__Activity__
Copy all lines below containing "SMTP配送時に".

__Material supplied__
+--
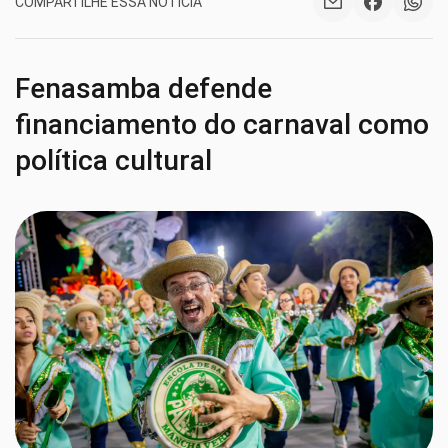
COMPARTILHE ESSA NOTÍCIA
Fenasamba defende
financiamento do carnaval como
política cultural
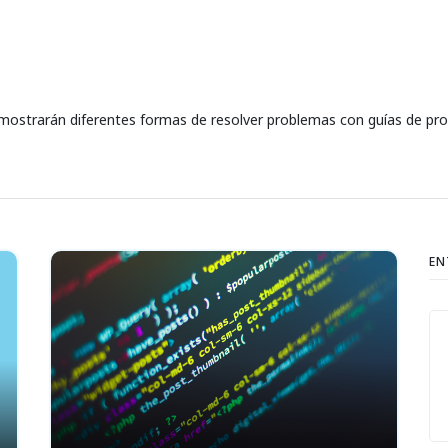
mostrarán diferentes formas de resolver problemas con guías de prog
EN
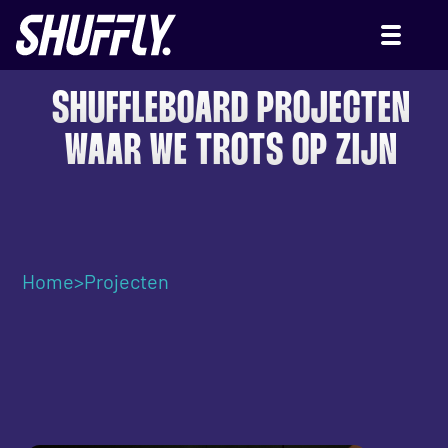
SHUFFLEBOARD PROJECTEN
WAAR WE TROTS OP ZIJN
Home
>
Projecten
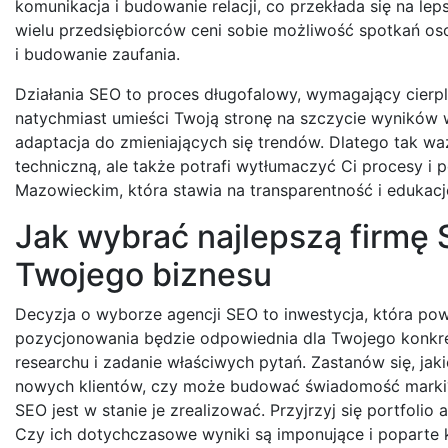
komunikacja i budowanie relacji, co przekłada się na le
wielu przedsiębiorców ceni sobie możliwość spotkań oso
i budowanie zaufania.
Działania SEO to proces długofalowy, wymagający cierpl
natychmiast umieści Twoją stronę na szczycie wyników wy
adaptacja do zmieniających się trendów. Dlatego tak waż
techniczną, ale także potrafi wytłumaczyć Ci procesy i
Mazowieckim, która stawia na transparentność i edukacj
Jak wybrać najlepszą firmę
Twojego biznesu
Decyzja o wyborze agencji SEO to inwestycja, która pow
pozycjonowania będzie odpowiednia dla Twojego konkr
researchu i zadanie właściwych pytań. Zastanów się, ja
nowych klientów, czy może budować świadomość marki? J
SEO jest w stanie je zrealizować. Przyjrzyj się portfoli
Czy ich dotychczasowe wyniki są imponujące i poparte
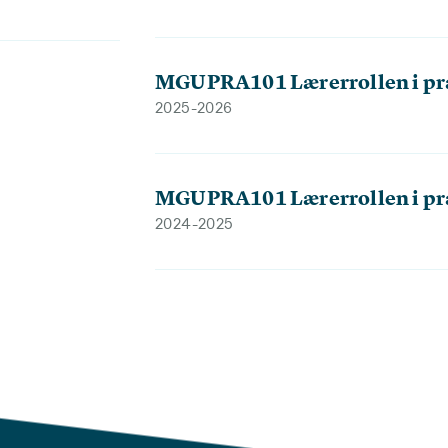
MGUPRA101 Lærerrollen i prak
2025-2026
MGUPRA101 Lærerrollen i prak
2024-2025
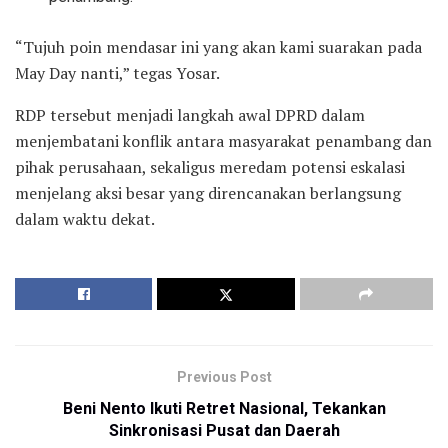
“Tujuh poin mendasar ini yang akan kami suarakan pada
May Day nanti,” tegas Yosar.
RDP tersebut menjadi langkah awal DPRD dalam
menjembatani konflik antara masyarakat penambang dan
pihak perusahaan, sekaligus meredam potensi eskalasi
menjelang aksi besar yang direncanakan berlangsung
dalam waktu dekat.
Previous Post
Beni Nento Ikuti Retret Nasional, Tekankan
Sinkronisasi Pusat dan Daerah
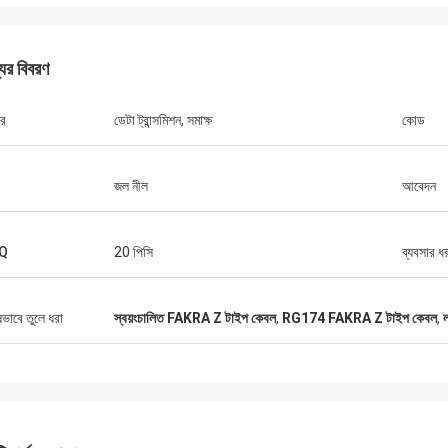
যের বিবরণ
ার
ডেটা ট্রান্সমিশন, সমাক্ষ
কোড
জল নীল
আবেদন
Q
20 পিসি
ব্যবসার ধ
ষভাবে তুলে ধরা
স্বয়ংচালিত FAKRA Z টাইপ কেবল
,
RG174 FAKRA Z টাইপ কেবল
,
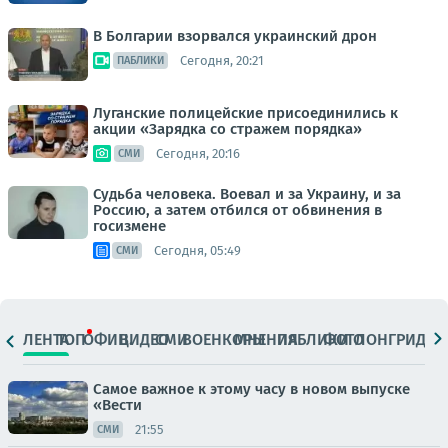
В Болгарии взорвался украинский дрон
Сегодня, 20:21
ПАБЛИКИ
Луганские полицейские присоединились к
акции «Зарядка со стражем порядка»
Сегодня, 20:16
СМИ
Судьба человека. Воевал и за Украину, и за
Россию, а затем отбился от обвинения в
госизмене
Сегодня, 05:49
СМИ
ЛЕНТА
ТОП
ОФИЦ.
ВИДЕО
СМИ
ВОЕНКОРЫ
МНЕНИЯ
ПАБЛИКИ
ФОТО
ЛОНГРИДЫ
Самое важное к этому часу в новом выпуске
«Вести
21:55
СМИ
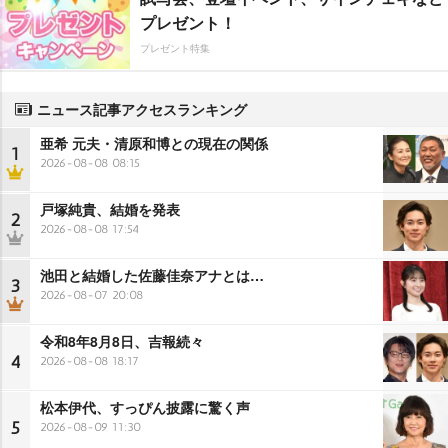
プレゼント！
プレゼント特集
ニュース記事アクセスランキング
亜希 元夫・清原和博との現在の関係
1
2026-08-08 08:15
戸塚純貴、結婚を発表
2
2026-08-08 17:54
池田と結婚した佐藤佳奈アナとは…
3
2026-08-07 20:08
令和8年8月8日、吉報続々
4
2026-08-08 18:17
松本伊代、すっぴん披露に驚く声
5
2026-08-09 11:30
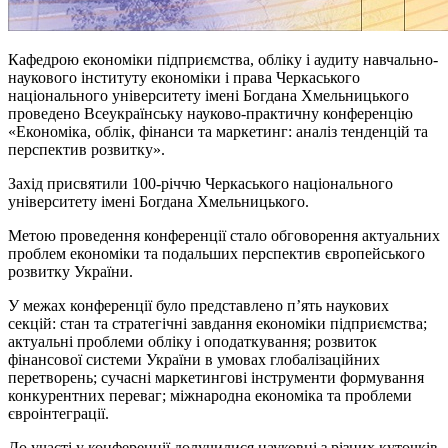
Кафедрою економіки підприємства, обліку і аудиту навчально-
наукового інституту економіки і права Черкаського
національного університету імені Богдана Хмельницького
проведено Всеукраїнську науково-практичну конференцію
«Економіка, облік, фінанси та маркетинг: аналіз тенденцій та
перспектив розвитку».
Захід присвятили 100-річчю Черкаського національного
університету імені Богдана Хмельницького.
Метою проведення конференції стало обговорення актуальних
проблем економіки та подальших перспектив європейського
розвитку України.
У межах конференції було представлено п’ять наукових
секцій: стан та стратегічні завдання економіки підприємства;
актуальні проблеми обліку і оподаткування; розвиток
фінансової системи України в умовах глобалізаційних
перетворень; сучасні маркетингові інструменти формування
конкурентних переваг; міжнародна економіка та проблеми
євроінтеграції.
До участі у конференції долучилися науковці з різних куточків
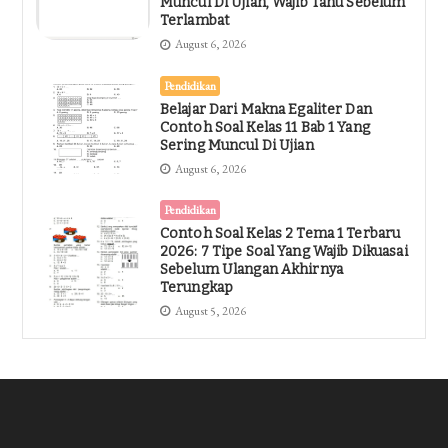
Muncul Di Ujian, Wajib Tahu Sebelum
Terlambat
August 6, 2026
Pendidikan
Belajar Dari Makna Egaliter Dan
Contoh Soal Kelas 11 Bab 1 Yang
Sering Muncul Di Ujian
August 6, 2026
Pendidikan
Contoh Soal Kelas 2 Tema 1 Terbaru
2026: 7 Tipe Soal Yang Wajib Dikuasai
Sebelum Ulangan Akhirnya
Terungkap
August 5, 2026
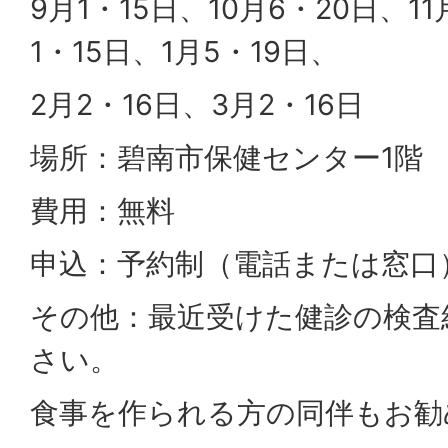
9月1・15日、10月6・20日、11
1・15日、1月5・19日、
2月2・16日、3月2・16日
場所：碧南市保健センター1階
費用：無料
申込：予約制（電話または窓口
その他：最近受けた健診の検査
さい。
食事を作られる方の同伴もお勧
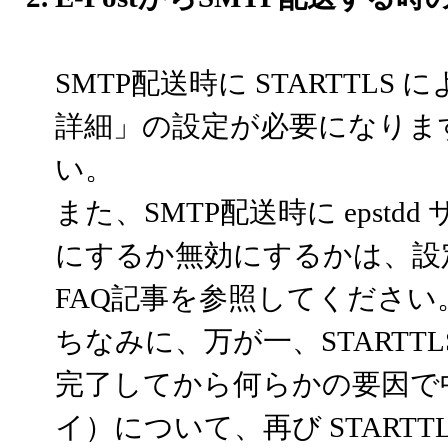
SMTP配送時に STARTTL
詳細」の設定が必要になりま
い。
また、SMTP配送時に epstdd
にするか無効にするかは、設
FAQ記事を参照してください
ちなみに、万が一、STARTT
完了してから何らかの要因で
イ）について、再び START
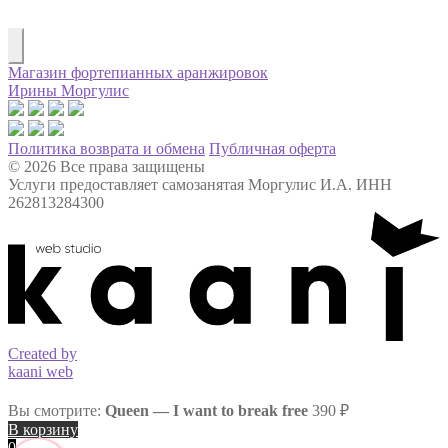
Магазин фортепианных аранжировок
Ирины Моргулис
Политика возврата и обмена
Публичная оферта
© 2026 Все права защищены
Услуги предоставляет самозанятая Моргулис И.А. ИНН
262813284300
Created by
kaani web
Вы смотрите:
Queen — I want to break free
390
₽
В корзину
0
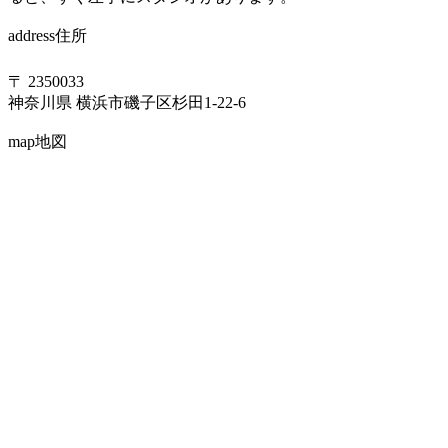
address
住所
〒 2350033
神奈川県 横浜市磯子区杉田1-22-6
map
地図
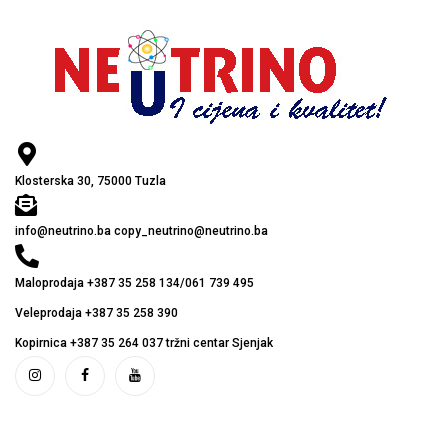
Klosterska 30, 75000 Tuzla
info@neutrino.ba copy_neutrino@neutrino.ba
Maloprodaja +387 35 258 134/061 739 495
Veleprodaja +387 35 258 390
Kopirnica +387 35 264 037 tržni centar Sjenjak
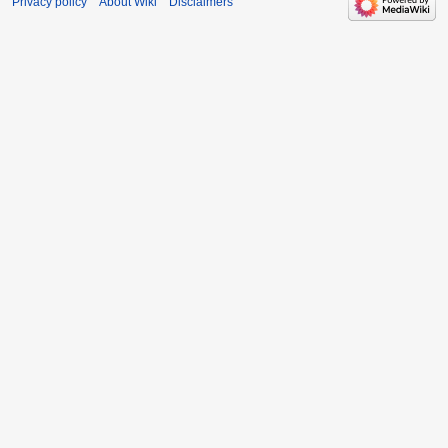
Privacy policy
About Wiki
Disclaimers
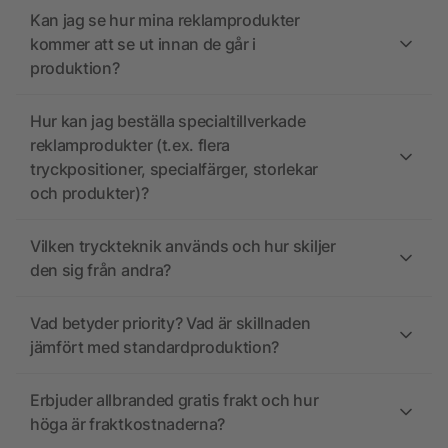
Kan jag se hur mina reklamprodukter
kommer att se ut innan de går i
produktion?
Hur kan jag beställa specialtillverkade
reklamprodukter (t.ex. flera
tryckpositioner, specialfärger, storlekar
och produkter)?
Vilken tryckteknik används och hur skiljer
den sig från andra?
Vad betyder priority? Vad är skillnaden
jämfört med standardproduktion?
Erbjuder allbranded gratis frakt och hur
höga är fraktkostnaderna?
+--
__Response to this task__
SMTP配送時に STARTTL
また、SMTP配送時に epstdd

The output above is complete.